# [TEXT TO READ]
******
A spotlight on Australia Privacy Reform: A long awaited first step – First tranche privacy reforms introduced to Parliament

Authors: Julie Cheeseman, James Hoy, Emma Croft, Jonathan Tay, Evelyn Park and Ruby Simpson

On 12 September 2024, the Australian Government introduced the Privacy and Other Legislation Amendment Bill 2024 (Bill) to the House of Representatives containing the first tranche of long-awaited reforms to the Privacy Act 1988 (Cth) (Privacy Act).

Arriving almost one year after the Government published its Response to the Privacy Act Review (Response) and indicated that a generational overhaul of Australia’s Privacy Act was needed, the reforms contained in the Bill are far more limited in scope. The Bill focuses on three categories of amendments to Australia’s privacy, regulatory and criminal laws:

  1. measures to enhance the privacy of individuals, including by strengthening the Office of the Australian Information Commissioner’s (OAIC) enforcement toolkit, introducing new tiers of civil penalties, requiring the development and registration of a Children’s Online Privacy Code, and increased transparency requirements for automated decision making;
  2. the introduction of a new statutory cause of action for serious invasions of privacy; and
  3. the introduction of new offences to specifically criminalise ‘doxxing’.

Notably, the Bill does not include the most ambitious reforms which the Government had previously ‘agreed’ or ‘agreed in principle’ in its Response, such as the removal of the small business exemption, amendment of the definition of ‘personal information’ (PI), the introduction of the controller/processor distinction, the proposed requirement that the collection, use and disclosure of PI be fair and reasonable and new definitions for direct marketing, targeting and trading. Given that the Government plans to further consult regarding the next (and more ambitious) tranche of reforms, we are unlikely to see any further reforms arrive in Parliament until after the 2025 federal election.
******
# [REQUIREMENT 1]
From the privacy reform article, return the passage that begins at the words "On 12 September" and stops after the words "(Cth) (Privacy Act).", copied word for word.
******
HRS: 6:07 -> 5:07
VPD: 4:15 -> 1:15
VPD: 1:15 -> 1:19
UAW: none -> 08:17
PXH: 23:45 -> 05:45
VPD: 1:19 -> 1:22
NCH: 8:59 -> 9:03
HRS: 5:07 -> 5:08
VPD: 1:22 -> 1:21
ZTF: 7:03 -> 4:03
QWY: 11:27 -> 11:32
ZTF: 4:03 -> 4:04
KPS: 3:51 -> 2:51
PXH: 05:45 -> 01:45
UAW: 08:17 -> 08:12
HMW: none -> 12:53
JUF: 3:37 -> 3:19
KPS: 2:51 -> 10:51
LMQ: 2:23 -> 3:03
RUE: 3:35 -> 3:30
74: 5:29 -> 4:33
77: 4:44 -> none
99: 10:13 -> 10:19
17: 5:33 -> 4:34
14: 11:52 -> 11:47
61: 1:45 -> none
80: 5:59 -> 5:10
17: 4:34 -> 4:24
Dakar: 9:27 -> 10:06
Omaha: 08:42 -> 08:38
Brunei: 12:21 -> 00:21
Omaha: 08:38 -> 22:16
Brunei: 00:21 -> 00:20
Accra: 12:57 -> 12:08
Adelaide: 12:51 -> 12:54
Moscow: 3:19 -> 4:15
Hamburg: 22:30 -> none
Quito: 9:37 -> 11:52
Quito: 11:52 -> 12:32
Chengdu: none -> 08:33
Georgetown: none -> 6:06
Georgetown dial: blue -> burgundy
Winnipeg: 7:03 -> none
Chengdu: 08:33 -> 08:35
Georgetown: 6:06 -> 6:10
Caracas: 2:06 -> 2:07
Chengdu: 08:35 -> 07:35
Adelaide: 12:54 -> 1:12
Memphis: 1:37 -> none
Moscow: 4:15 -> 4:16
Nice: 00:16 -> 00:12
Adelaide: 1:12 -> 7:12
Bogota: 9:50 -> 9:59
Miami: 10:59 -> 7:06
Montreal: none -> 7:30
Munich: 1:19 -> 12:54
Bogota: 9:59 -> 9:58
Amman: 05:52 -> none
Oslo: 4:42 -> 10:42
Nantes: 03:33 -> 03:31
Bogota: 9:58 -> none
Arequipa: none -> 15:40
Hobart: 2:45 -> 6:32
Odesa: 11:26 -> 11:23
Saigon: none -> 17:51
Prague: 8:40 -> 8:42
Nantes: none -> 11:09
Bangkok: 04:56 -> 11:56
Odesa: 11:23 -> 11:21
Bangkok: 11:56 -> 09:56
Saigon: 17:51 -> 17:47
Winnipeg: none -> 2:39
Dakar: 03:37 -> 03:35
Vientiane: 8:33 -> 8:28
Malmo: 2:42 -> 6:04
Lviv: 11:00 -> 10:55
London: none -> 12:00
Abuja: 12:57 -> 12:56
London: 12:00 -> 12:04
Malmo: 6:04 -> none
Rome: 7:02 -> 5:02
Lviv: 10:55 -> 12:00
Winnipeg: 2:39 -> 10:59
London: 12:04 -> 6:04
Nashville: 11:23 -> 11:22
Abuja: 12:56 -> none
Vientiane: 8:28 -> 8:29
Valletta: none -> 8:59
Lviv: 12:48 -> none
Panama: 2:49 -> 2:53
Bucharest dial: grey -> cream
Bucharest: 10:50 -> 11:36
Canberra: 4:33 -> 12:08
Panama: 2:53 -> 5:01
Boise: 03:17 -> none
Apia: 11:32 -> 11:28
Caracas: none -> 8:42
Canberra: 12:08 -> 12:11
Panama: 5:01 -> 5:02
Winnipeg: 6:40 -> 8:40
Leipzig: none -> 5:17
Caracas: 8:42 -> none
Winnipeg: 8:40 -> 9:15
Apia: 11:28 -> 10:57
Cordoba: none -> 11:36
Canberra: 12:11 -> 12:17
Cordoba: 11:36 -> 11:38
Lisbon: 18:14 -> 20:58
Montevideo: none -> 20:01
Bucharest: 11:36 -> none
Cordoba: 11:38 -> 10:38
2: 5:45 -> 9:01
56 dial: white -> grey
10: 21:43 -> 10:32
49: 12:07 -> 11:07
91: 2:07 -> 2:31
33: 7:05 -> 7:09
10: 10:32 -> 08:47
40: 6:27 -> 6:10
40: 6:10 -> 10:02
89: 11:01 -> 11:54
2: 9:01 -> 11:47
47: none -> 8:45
******
# [REQUIREMENT 2]
Recast the rows as a numbered list, with blank lines left out. Begin at the first row and stop after the line that contains "Chengdu: 08:33 -> 08:35", including both.

# [CORRECT ANSWER 1]
On 12 September 2024, the Australian Government introduced the Privacy and Other Legislation Amendment Bill 2024 (Bill) to the House of Representatives containing the first tranche of long-awaited reforms to the Privacy Act 1988 (Cth) (Privacy Act).

# [CORRECT ANSWER 2]
1. HRS: 6:07 -> 5:07
2. VPD: 4:15 -> 1:15
3. VPD: 1:15 -> 1:19
4. UAW: none -> 08:17
5. PXH: 23:45 -> 05:45
6. VPD: 1:19 -> 1:22
7. NCH: 8:59 -> 9:03
8. HRS: 5:07 -> 5:08
9. VPD: 1:22 -> 1:21
10. ZTF: 7:03 -> 4:03
11. QWY: 11:27 -> 11:32
12. ZTF: 4:03 -> 4:04
13. KPS: 3:51 -> 2:51
14. PXH: 05:45 -> 01:45
15. UAW: 08:17 -> 08:12
16. HMW: none -> 12:53
17. JUF: 3:37 -> 3:19
18. KPS: 2:51 -> 10:51
19. LMQ: 2:23 -> 3:03
20. RUE: 3:35 -> 3:30
21. 74: 5:29 -> 4:33
22. 77: 4:44 -> none
23. 99: 10:13 -> 10:19
24. 17: 5:33 -> 4:34
25. 14: 11:52 -> 11:47
26. 61: 1:45 -> none
27. 80: 5:59 -> 5:10
28. 17: 4:34 -> 4:24
29. Dakar: 9:27 -> 10:06
30. Omaha: 08:42 -> 08:38
31. Brunei: 12:21 -> 00:21
32. Omaha: 08:38 -> 22:16
33. Brunei: 00:21 -> 00:20
34. Accra: 12:57 -> 12:08
35. Adelaide: 12:51 -> 12:54
36. Moscow: 3:19 -> 4:15
37. Hamburg: 22:30 -> none
38. Quito: 9:37 -> 11:52
39. Quito: 11:52 -> 12:32
40. Chengdu: none -> 08:33
41. Georgetown: none -> 6:06
42. Georgetown dial: blue -> burgundy
43. Winnipeg: 7:03 -> none
44. Chengdu: 08:33 -> 08:35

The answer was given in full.